Rental stores are plentiful at the Prater park and along the banks of the Danube Canal, which is the favorite bike route for most Viennese. One of the best bike rental shops is Pedal Power, Ausstellungsstrasse 3 (tel. 01/729-7234), which is open March through October from 8am to 7pm. The Vienna Tourist Board can also supply a list of rental shops and more information about bike paths. Bike rentals begin at about 27€ per day.

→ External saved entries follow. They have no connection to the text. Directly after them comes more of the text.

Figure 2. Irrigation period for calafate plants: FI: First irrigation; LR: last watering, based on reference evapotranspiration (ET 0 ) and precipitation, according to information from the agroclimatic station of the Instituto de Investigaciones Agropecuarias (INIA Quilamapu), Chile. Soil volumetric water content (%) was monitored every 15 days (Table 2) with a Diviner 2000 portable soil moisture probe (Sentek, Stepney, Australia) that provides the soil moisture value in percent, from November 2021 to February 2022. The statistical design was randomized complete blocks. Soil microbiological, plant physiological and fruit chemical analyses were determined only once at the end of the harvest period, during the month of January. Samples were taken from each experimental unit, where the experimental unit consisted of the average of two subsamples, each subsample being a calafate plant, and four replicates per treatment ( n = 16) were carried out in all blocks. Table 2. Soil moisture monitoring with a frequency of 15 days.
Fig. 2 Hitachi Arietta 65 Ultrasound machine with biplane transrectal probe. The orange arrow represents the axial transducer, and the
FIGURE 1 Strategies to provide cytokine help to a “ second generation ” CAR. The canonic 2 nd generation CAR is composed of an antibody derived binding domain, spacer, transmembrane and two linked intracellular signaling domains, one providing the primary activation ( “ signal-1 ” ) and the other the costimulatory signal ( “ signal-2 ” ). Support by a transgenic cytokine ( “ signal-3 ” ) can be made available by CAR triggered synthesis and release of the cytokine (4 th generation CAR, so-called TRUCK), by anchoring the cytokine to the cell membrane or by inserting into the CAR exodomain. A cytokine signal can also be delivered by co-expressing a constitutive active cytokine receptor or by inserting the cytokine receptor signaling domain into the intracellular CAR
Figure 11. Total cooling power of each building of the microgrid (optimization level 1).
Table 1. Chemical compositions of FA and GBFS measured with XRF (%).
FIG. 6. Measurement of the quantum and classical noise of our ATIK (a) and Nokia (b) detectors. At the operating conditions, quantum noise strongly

Taxis are easy to find within the city center (taxi stands are marked by signs). Fares are set to a meter price, but if you prefer, you can always negotiate a fare. Always negotiate when traveling to the airport or outside of the city limits as fares are not set to those places. Pedicabs, horse-drawn coaches and the like are also available.By Car
We do not recommend driving a car in Vienna. The city is a maze of congested one-way streets, parking is extremely limited - almost to the point of being nonexistent; and public transportation is too convenient to endure the hassle of driving. If you are renting a car we suggest you pick it up as you depart the city to avoid excessive rental/parking expenses.
If you must have a car while in the city then your hotel may offer a car park (for a fee), but your best bet is one of the public garages. Parking garages are scattered throughout the city and most of them charge between 3.60€ and 6€ per hour. Some convenient 24 hour garages within the 1st District include Garage Am Hof, Parkgarage Freyung and Tiefgarage Kärntnerstrasse.
When curbside parking is available at all, it`s within one of the city`s `blue zones` and is usually restricted to 90 minutes or less from 8am to 6pm. If you find an available spot within a blue zone, you`ll need to display a kurzpark scheine (short-term parking voucher) on the dashboard of your car. They`re sold at branch offices of Vienna Public Transport Information Center and within tobacco/news shops. Be warned that honking car horns is forbidden everywhere in the city and towing of illegally parked cars is not an uncommon sight here.